Great discussion starter, Jonathan. If I may:
Conventional quantum mechanics is probabilistic. In the absence of any information of a state, the probability is 50-50 for the switch to be on or off. You (and Schrodinger's cat) are either alive or dead. There is no betweeness; the odds are equally likely, in any moment, that you are breathing or not.
This "equally likely" hypothesis that rules probability analysis applies regardless of how many numerical dimensions are in play. E.g., a six sided die will have 3 0s and 3 1s. A fair die so marked, like a fair 2-sided coin, will stop on one value 50% of the time in a sufficiently long run of Bernoulli trials. The upper bound for one result or another is 0.5.
As Joy explained early on: " ... on a 3-sphere we can always find three linearly-independent vector fields that are nowhere vanishing."
This is critical information, because we go from the probabilistic odds of having no information, that forces us to apply the "equally likely" hypothesis with no measure space in mind -- to a space of perfect information, where we are certain of analytic continuation of a particle pair measure that is always correlated continuously from a freely chosen initial condition.
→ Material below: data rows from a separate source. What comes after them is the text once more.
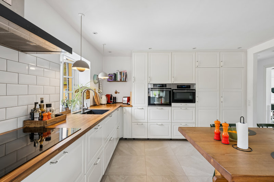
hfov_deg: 93.3
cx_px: 137
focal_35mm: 17
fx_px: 129
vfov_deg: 70.4
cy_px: 91
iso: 125
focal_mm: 17
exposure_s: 1/3.33
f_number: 8
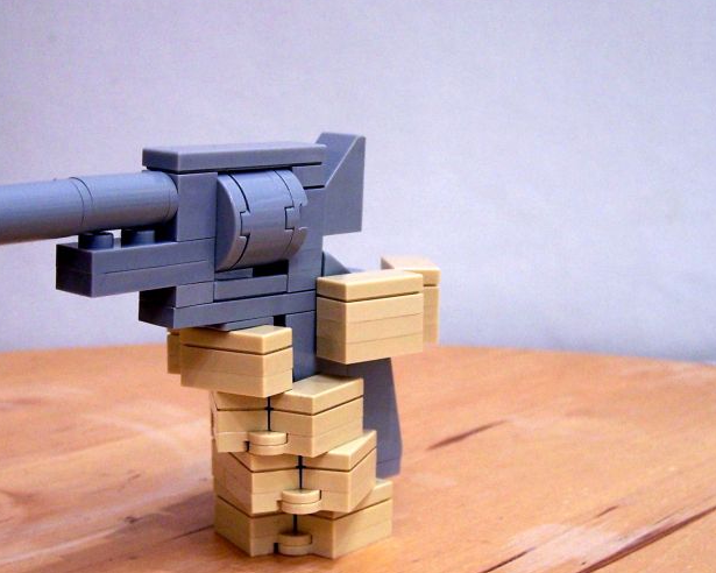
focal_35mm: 65
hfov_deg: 29.1
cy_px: 300
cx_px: 329
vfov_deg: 23.5
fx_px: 1377
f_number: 2.8
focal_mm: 6.7
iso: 80
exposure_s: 1/4
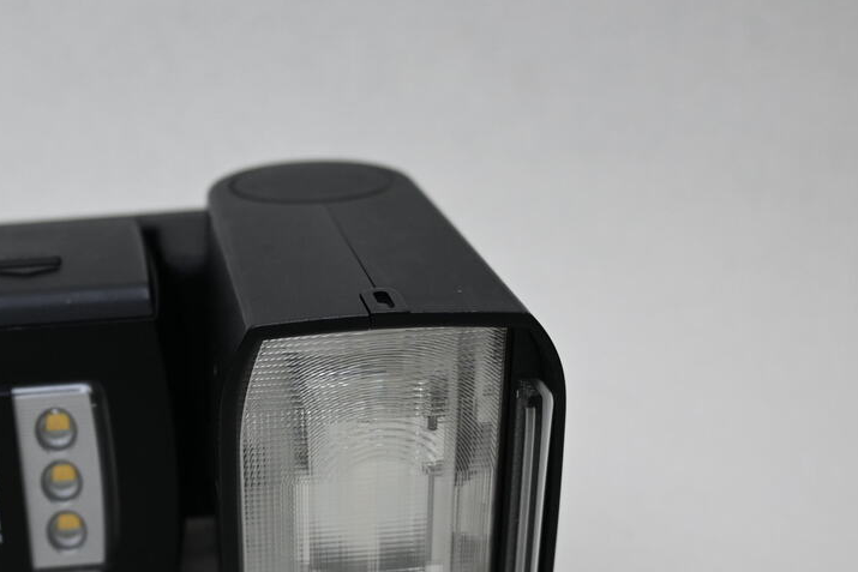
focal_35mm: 53
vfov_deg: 25.2
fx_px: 1259
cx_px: 156
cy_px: 447
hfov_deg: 36.2
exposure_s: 1/250
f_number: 4
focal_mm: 21
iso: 400
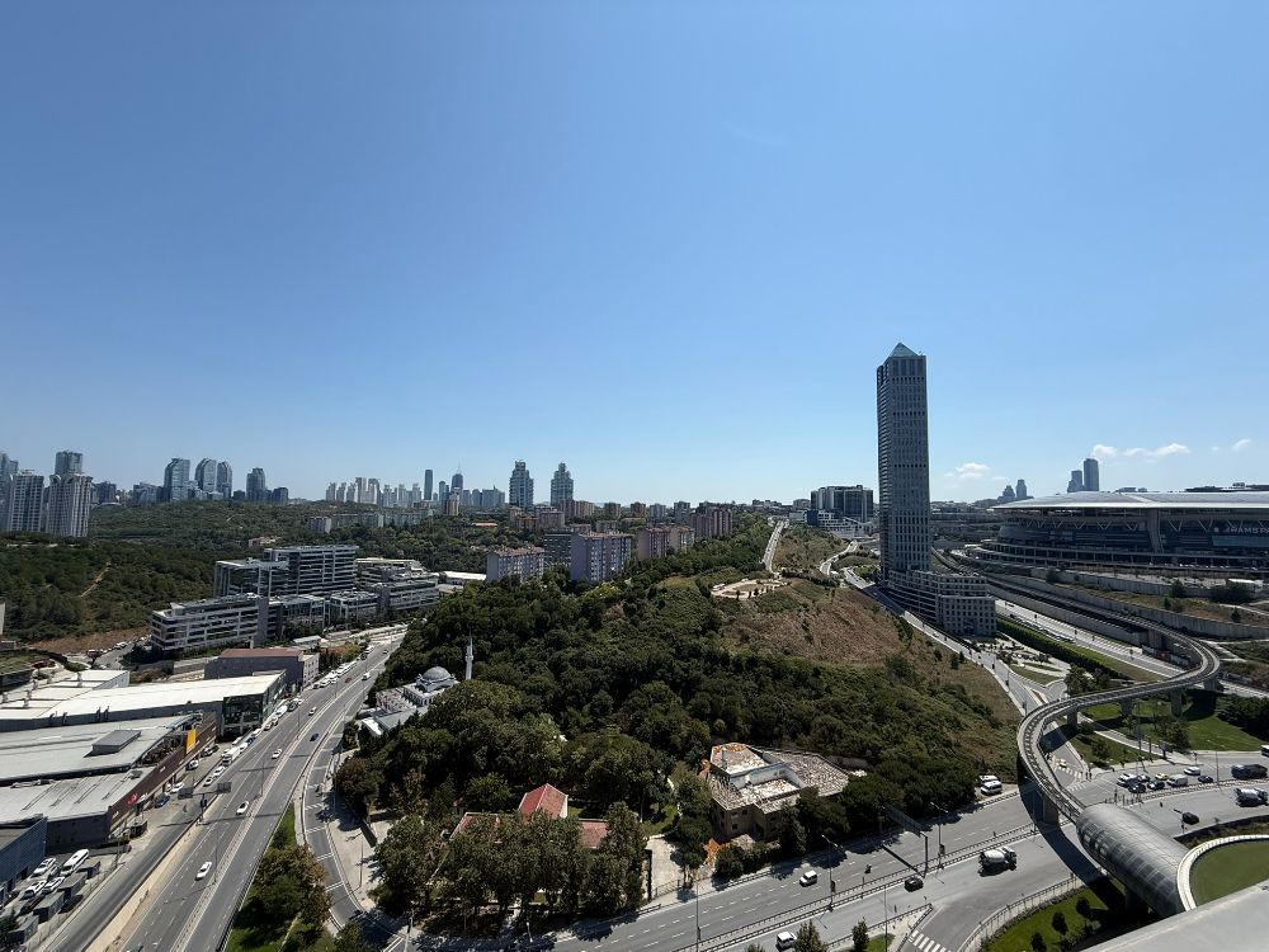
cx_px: 634
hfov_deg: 102.1
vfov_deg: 85.7
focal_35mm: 14
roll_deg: -0.7
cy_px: 476
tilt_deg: +4.0
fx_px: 513
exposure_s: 1/3891
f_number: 2.2
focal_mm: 2.22
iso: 50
The framework is coordinate free, which is why the vector fields are linearly independent.
The upper bound of 2 derives from 2/4 = +/- 0.5. Joy's upper bound derives from 2\/2/4 = +/- 0.7071 ... a continuous function that returns to its starting value only by 4pi rotation vice the 2pi rotation of linearly dependent values in superposition.
Most are interested in experimental results. I have been interested in the mathematics, ever since I first realized years ago that the framework is generally covariant and thus a quantum bridge to general relativity.